I do have a collection of trinkets based on the ’39 movie, The Wizard of Oz. And for this, I deliberately set out to collect only small items that would fit neatly behind the glass doors of small cupboards and shadow boxes, thus taking up little room and keeping them virtually dust-free. Smart. Over time I have amassed figurines made of plastic, pewter, or porcelain, most the size of my thumb, and glass marbles painted with the heads of Dorothy and her pals. I have trading cards and thimbles, music boxes, tiny porcelain boxes with even tinier contents, and an assortment of glittery ruby slippers of various sizes. Mostly I acquired these items on eBay, or my husband has because he knows it’s easy one-stop shopping come Christmas time. But small as the items are, they are beginning to require more shelf space than I currently have. I’m working on fixing that.

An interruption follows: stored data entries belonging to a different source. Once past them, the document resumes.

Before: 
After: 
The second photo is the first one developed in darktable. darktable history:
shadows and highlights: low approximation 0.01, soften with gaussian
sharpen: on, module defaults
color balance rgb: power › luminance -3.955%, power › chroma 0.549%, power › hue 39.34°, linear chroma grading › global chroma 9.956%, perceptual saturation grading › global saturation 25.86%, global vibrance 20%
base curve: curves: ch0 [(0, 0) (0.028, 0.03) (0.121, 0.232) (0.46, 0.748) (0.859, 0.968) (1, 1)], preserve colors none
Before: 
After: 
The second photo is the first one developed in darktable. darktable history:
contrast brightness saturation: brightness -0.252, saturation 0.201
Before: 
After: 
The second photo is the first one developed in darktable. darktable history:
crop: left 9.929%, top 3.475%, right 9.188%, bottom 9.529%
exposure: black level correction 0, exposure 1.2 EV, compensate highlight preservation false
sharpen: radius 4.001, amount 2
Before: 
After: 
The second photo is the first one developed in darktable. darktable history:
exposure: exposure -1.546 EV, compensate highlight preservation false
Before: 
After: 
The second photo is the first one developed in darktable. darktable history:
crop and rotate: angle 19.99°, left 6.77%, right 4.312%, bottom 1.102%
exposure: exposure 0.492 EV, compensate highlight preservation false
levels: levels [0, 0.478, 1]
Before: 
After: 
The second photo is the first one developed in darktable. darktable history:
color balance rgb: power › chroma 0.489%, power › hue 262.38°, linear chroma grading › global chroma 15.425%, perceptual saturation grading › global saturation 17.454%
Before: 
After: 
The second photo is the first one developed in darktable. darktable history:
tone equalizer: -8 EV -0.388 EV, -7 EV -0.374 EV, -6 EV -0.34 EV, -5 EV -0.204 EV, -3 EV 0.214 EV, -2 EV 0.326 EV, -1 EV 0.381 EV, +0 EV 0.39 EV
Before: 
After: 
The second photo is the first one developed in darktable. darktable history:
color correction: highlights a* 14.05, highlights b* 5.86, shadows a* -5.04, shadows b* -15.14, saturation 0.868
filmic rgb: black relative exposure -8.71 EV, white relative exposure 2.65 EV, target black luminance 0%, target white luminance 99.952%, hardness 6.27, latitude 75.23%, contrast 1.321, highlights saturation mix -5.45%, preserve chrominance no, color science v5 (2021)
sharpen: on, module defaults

I have another collection I’ve been working on my entire life, one that needs little storage space or dusting. It’s a collection of words. Words that are lovely and interesting, that have texture, and affect my senses so that I can feel them in my mouth and taste them. They are delicious. Words that conjure up colors and images for me, often unrelated to their actual meaning. Confabulate. Drupaceous. Nacreous. Rugose. These are the kinds of words I stumble upon here and there in the process of living, and I record them in notebooks. I have a lot of notebooks now, but you can keep a lot of words in a notebook. Some of the older notebooks I haven’t looked at in a long, long time, and some have gotten lost entirely. It’s okay. Because, sometimes I stumble upon a word I’ve forgotten or lost and it’s like meeting a childhood friend I haven’t seen in ages and there’s a flicker of recognition, followed by the charm of getting acquainted all over again.